Psychological symptoms that occur in some persons in a captive or hostage situation is referred to as Stockholm syndrome. It has established extensive media publicity in recent years because it has been used to clarify the behavior of such well-known kidnapping victims as Patty Hearst (1974) and Elizabeth Smart (2002). It’s name is from a bank robbery in Stockholm, Sweden, in August 1973. The robber took four employees of the bank (three women and one man) into the vault with him and kept back them hostage for 131 hours. After the employees were finally unconstrained, they appeared to have formed a ironic emotional bond with their captor; they told reporters that they saw the police as their opponent rather than the bank robber, and that they had affirmative feelings toward the criminal. The syndrome was first named by Nils Bejerot (1921–1988), a medical professor who specialized in addiction research and served as a psychiatric consultant to the Swedish police during the standoff at the bank and now Stockholm syndrome is also known as Survival Identification Syndrome.

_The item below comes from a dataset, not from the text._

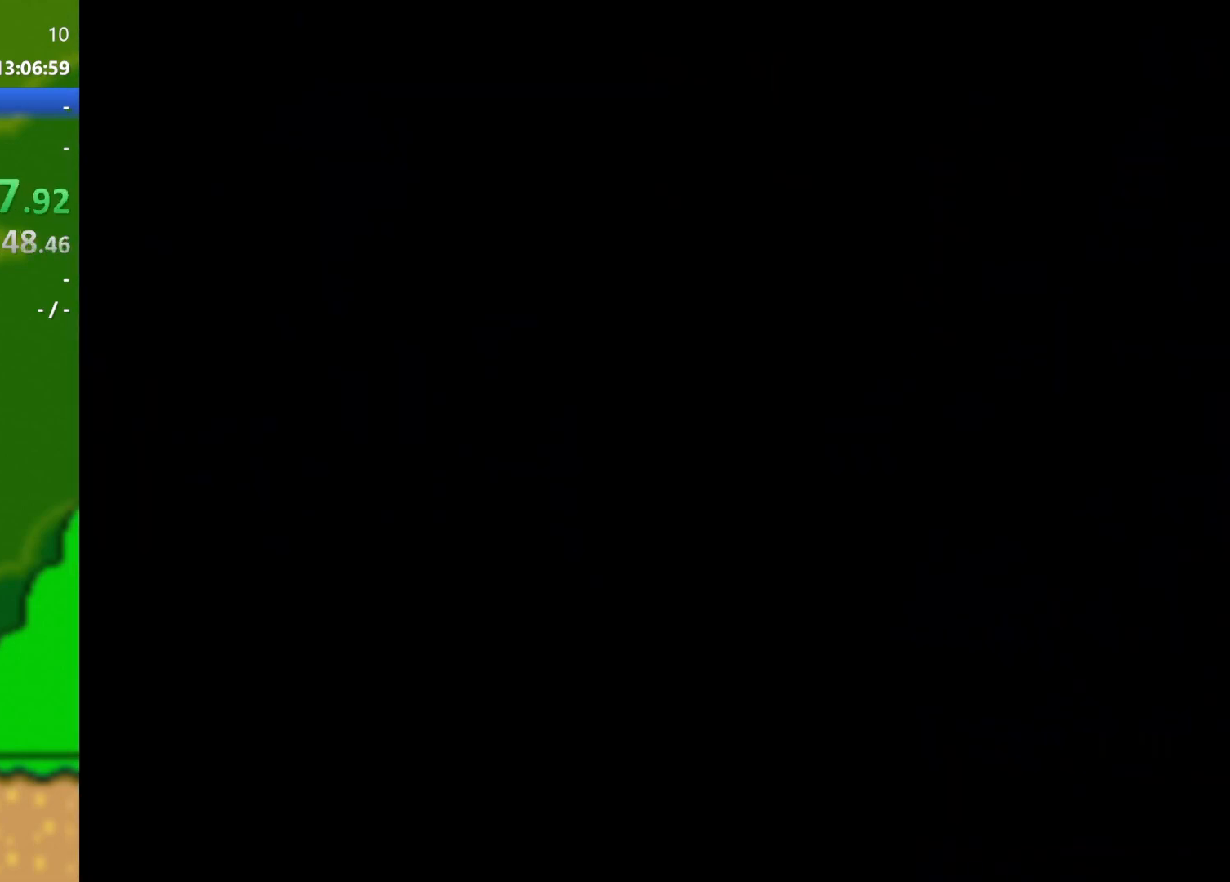
{"buttons": ["Y"], "events": []}
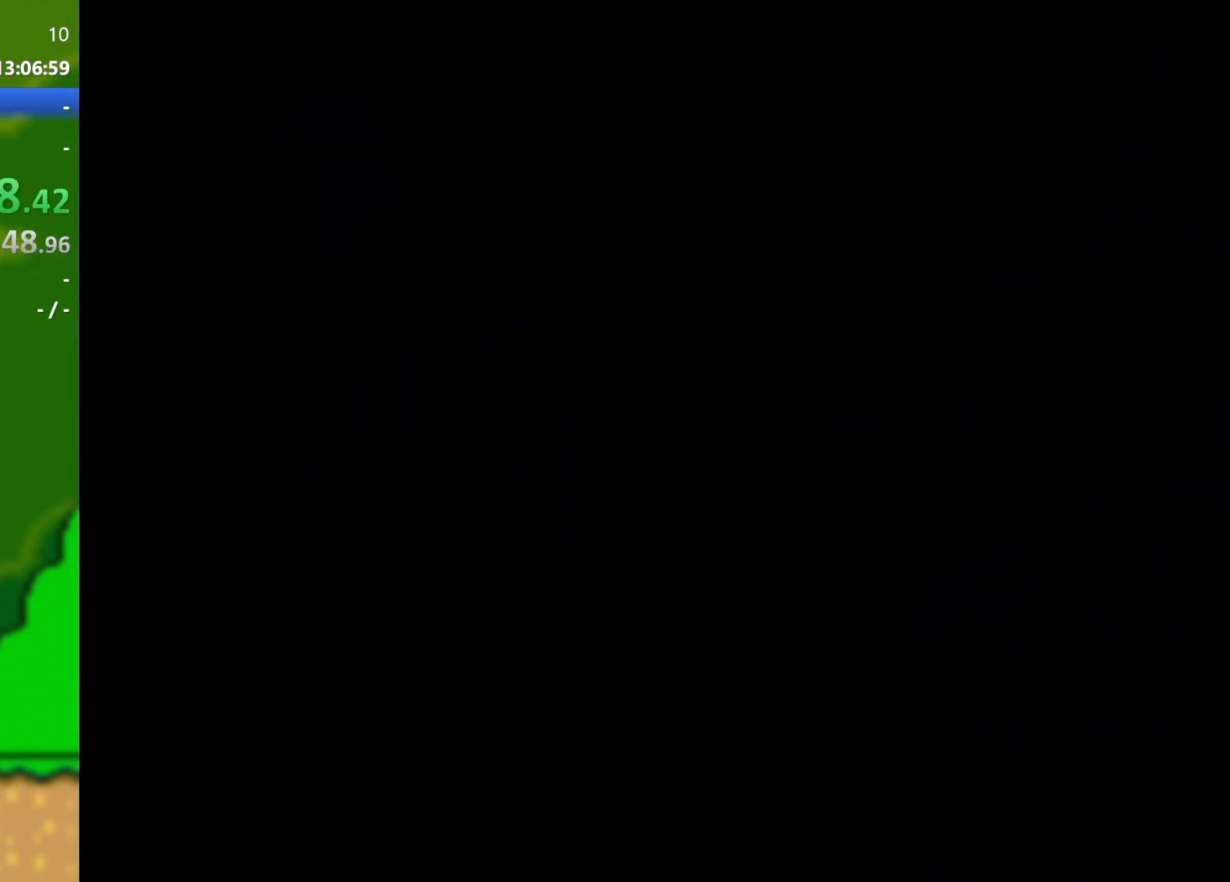
{"buttons": ["X"], "events": [[501, "X", "down"], [501, "Y", "up"]]}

Critics say that the fundamental principles of the so-called syndrome is seen in a diversity of situations, such as domestic violence and abuse, and that it cannot be classified as a mental disorder. In cases of domestic violence, oftentimes the abused partner feels a sense of dependency towards the abuser, and stays with him or her while being abused, sometimes even shielding and lying about the situation to others; they might have compassion and ignore the abusive behavior, rather than being angry and sad about it. The Stockholm syndrome is known by other names such as trauma bonding or terror bonding; however, this syndrome is not often seen in captive scenarios, and its diagnostic criteria are not listed in the Diagnostic and Statistical Manual of Mental Disorders (DSM-V).
Treatment of Stockholm syndrome is combination of medications for short-term sleep disturbances and psychotherapy for the longer-term symptoms.